**WHAT NEEDS TO BE DONE**
Transcribe the entries that come next exactly, but not the pictures they contain.

(Data extracted from a collection)
>>>>>
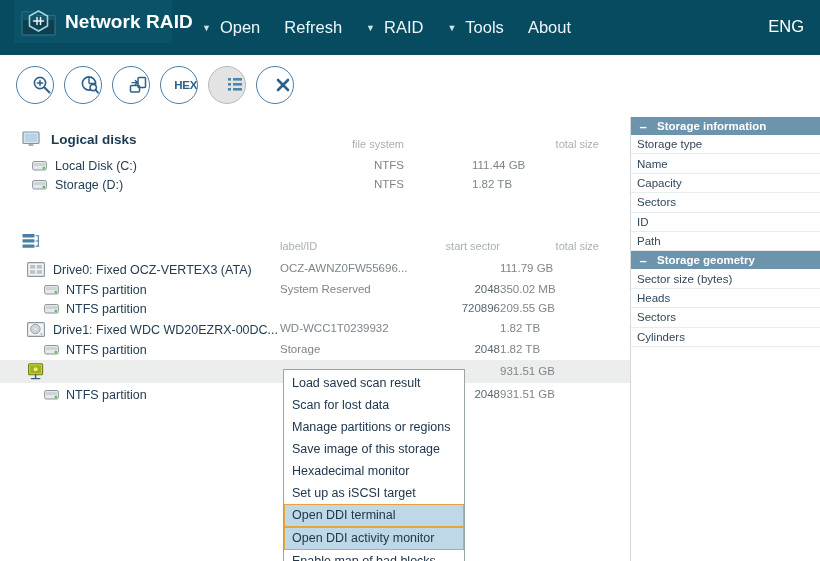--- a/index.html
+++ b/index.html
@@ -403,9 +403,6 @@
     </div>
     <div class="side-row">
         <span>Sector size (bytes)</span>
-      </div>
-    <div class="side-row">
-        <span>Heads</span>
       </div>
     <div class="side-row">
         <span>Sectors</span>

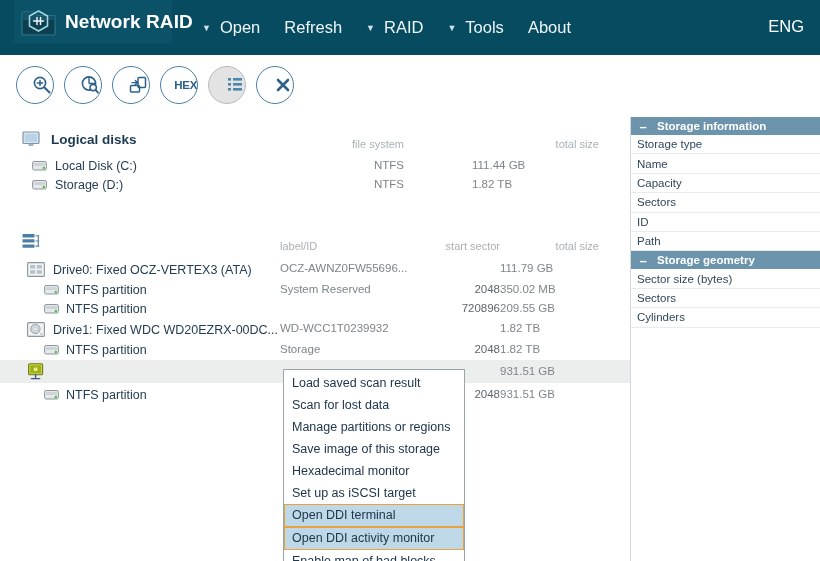--- a/index.html
+++ b/index.html
@@ -413,8 +413,8 @@
   </div>
 
   <div class="ctx">
+    <div class="ctx-item">Scan for lost data</div>
     <div class="ctx-item">Load saved scan result</div>
-    <div class="ctx-item">Scan for lost data</div>
     <div class="ctx-item">Manage partitions or regions</div>
     <div class="ctx-item">Save image of this storage</div>
     <div class="ctx-item">Hexadecimal monitor</div>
<<<<<
**SOLUTION FOR THIS TASK**
--- a/index.html
+++ b/index.html
@@ -403,9 +403,6 @@
     </div>
     <div class="side-row">
         <span>Sector size (bytes)</span>
-      </div>
-    <div class="side-row">
-        <span>Heads</span>
       </div>
     <div class="side-row">
         <span>Sectors</span>

--- a/index.html
+++ b/index.html
@@ -413,8 +413,8 @@
   </div>
 
   <div class="ctx">
+    <div class="ctx-item">Scan for lost data</div>
     <div class="ctx-item">Load saved scan result</div>
-    <div class="ctx-item">Scan for lost data</div>
     <div class="ctx-item">Manage partitions or regions</div>
     <div class="ctx-item">Save image of this storage</div>
     <div class="ctx-item">Hexadecimal monitor</div>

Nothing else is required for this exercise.